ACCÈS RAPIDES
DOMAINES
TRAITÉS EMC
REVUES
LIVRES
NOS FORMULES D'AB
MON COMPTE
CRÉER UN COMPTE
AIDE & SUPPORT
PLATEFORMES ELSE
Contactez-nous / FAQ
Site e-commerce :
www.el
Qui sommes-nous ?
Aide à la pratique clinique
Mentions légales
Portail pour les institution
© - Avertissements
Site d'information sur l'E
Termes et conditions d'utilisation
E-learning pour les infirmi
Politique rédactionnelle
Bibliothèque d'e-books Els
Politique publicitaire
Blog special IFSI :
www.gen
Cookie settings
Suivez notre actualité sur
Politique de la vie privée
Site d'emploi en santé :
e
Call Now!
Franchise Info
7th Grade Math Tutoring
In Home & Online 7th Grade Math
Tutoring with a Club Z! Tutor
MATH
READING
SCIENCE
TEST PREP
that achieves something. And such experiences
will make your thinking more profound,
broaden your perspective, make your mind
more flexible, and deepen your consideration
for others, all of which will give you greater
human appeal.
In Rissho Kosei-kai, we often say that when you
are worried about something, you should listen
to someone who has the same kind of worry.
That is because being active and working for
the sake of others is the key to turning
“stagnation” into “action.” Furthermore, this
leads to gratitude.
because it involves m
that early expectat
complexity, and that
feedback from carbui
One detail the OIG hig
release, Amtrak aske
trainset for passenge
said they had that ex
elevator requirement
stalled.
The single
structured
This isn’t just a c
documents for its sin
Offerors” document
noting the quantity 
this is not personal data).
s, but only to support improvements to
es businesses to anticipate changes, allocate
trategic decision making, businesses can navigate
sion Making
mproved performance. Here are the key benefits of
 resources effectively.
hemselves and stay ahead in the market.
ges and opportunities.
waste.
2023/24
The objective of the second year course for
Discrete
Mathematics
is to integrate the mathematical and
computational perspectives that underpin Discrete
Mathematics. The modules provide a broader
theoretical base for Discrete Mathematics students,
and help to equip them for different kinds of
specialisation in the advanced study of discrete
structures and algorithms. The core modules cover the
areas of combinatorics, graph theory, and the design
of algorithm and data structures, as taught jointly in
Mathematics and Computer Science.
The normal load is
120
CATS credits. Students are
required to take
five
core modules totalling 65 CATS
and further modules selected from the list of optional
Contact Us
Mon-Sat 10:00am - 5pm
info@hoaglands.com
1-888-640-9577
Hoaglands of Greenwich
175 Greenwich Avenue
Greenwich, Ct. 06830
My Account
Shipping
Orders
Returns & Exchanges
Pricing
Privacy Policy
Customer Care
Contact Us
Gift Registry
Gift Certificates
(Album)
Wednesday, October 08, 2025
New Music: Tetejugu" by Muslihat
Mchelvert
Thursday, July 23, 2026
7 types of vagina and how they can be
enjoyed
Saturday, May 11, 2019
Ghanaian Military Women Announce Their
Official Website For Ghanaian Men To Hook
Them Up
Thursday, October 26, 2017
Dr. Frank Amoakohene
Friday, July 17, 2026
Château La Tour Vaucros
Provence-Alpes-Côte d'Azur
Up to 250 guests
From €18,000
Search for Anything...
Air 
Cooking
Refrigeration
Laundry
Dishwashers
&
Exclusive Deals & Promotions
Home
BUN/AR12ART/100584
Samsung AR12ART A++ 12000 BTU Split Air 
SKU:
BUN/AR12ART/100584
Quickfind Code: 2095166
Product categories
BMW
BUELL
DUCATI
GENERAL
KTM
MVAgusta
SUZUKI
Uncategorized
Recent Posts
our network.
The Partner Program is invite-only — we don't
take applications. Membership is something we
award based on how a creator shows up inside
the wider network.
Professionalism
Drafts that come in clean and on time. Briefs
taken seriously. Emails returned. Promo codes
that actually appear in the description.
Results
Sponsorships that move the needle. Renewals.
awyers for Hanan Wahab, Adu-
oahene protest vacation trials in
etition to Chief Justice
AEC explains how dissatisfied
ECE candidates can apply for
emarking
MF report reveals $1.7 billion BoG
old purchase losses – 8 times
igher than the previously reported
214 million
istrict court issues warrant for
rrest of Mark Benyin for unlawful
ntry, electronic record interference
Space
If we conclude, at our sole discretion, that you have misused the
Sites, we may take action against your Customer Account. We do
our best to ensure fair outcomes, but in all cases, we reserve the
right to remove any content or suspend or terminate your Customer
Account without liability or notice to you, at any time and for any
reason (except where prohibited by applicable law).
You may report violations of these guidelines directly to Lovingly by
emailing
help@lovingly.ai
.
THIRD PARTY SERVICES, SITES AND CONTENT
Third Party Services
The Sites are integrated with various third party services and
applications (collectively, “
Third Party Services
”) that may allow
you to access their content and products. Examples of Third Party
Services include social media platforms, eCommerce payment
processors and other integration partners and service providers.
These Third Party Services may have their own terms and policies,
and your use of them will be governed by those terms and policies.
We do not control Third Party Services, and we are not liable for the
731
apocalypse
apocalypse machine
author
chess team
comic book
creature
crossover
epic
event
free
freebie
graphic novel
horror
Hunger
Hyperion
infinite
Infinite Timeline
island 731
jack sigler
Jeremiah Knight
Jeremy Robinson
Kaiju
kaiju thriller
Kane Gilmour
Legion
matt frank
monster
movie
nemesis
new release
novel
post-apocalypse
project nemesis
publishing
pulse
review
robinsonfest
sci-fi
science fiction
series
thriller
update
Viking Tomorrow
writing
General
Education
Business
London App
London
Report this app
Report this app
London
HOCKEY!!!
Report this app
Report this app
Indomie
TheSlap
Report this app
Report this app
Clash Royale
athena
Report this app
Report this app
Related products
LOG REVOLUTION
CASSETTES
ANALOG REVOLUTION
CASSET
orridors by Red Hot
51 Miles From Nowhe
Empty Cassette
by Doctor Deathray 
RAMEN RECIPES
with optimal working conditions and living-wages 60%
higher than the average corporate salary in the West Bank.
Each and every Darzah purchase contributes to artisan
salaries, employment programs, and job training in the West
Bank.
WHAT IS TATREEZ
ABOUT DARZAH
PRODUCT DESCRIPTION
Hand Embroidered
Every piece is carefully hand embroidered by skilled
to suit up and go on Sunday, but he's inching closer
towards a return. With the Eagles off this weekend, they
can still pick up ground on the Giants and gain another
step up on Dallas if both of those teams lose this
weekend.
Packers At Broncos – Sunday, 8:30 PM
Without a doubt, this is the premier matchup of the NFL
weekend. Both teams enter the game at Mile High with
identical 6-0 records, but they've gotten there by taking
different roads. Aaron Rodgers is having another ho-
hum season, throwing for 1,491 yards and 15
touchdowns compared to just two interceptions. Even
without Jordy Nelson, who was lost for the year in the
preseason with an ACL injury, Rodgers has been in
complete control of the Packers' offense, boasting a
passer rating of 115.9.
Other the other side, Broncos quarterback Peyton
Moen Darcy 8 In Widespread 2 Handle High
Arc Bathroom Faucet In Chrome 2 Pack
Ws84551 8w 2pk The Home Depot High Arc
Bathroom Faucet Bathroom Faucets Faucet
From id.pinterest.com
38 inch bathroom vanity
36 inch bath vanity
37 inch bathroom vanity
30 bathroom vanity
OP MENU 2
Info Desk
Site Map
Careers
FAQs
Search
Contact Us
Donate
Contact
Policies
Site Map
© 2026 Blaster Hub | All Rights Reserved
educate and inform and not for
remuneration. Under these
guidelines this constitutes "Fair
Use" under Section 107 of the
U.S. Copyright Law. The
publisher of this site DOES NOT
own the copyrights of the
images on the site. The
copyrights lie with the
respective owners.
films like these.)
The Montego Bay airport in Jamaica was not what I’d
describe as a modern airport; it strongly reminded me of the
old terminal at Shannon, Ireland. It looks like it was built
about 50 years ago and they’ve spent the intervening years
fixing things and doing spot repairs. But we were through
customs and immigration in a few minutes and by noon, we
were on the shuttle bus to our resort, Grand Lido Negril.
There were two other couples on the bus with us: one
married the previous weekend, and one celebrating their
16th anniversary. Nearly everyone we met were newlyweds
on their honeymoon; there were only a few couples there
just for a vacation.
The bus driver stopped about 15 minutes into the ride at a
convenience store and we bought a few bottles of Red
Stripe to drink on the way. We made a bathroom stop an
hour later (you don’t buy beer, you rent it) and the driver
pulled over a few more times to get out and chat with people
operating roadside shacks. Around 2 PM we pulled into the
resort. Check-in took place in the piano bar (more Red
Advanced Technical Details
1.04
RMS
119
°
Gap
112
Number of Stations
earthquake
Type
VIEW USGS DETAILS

§ WHAT YOU WILL DO:
Give the material as a numbered list, beginning with its first line and stopping after the line that contains "In Rissho Kosei-kai, we". Leave out blank lines.

§ ANSWER FOR THE TASK:
1. ACCÈS RAPIDES
2. DOMAINES
3. TRAITÉS EMC
4. REVUES
5. LIVRES
6. NOS FORMULES D'AB
7. MON COMPTE
8. CRÉER UN COMPTE
9. AIDE & SUPPORT
10. PLATEFORMES ELSE
11. Contactez-nous / FAQ
12. Site e-commerce :
13. www.el
14. Qui sommes-nous ?
15. Aide à la pratique clinique
16. Mentions légales
17. Portail pour les institution
18. © - Avertissements
19. Site d'information sur l'E
20. Termes et conditions d'utilisation
21. E-learning pour les infirmi
22. Politique rédactionnelle
23. Bibliothèque d'e-books Els
24. Politique publicitaire
25. Blog special IFSI :
26. www.gen
27. Cookie settings
28. Suivez notre actualité sur
29. Politique de la vie privée
30. Site d'emploi en santé :
31. e
32. Call Now!
33. Franchise Info
34. 7th Grade Math Tutoring
35. In Home & Online 7th Grade Math
36. Tutoring with a Club Z! Tutor
37. MATH
38. READING
39. SCIENCE
40. TEST PREP
41. that achieves something. And such experiences
42. will make your thinking more profound,
43. broaden your perspective, make your mind
44. more flexible, and deepen your consideration
45. for others, all of which will give you greater
46. human appeal.
47. In Rissho Kosei-kai, we often say that when you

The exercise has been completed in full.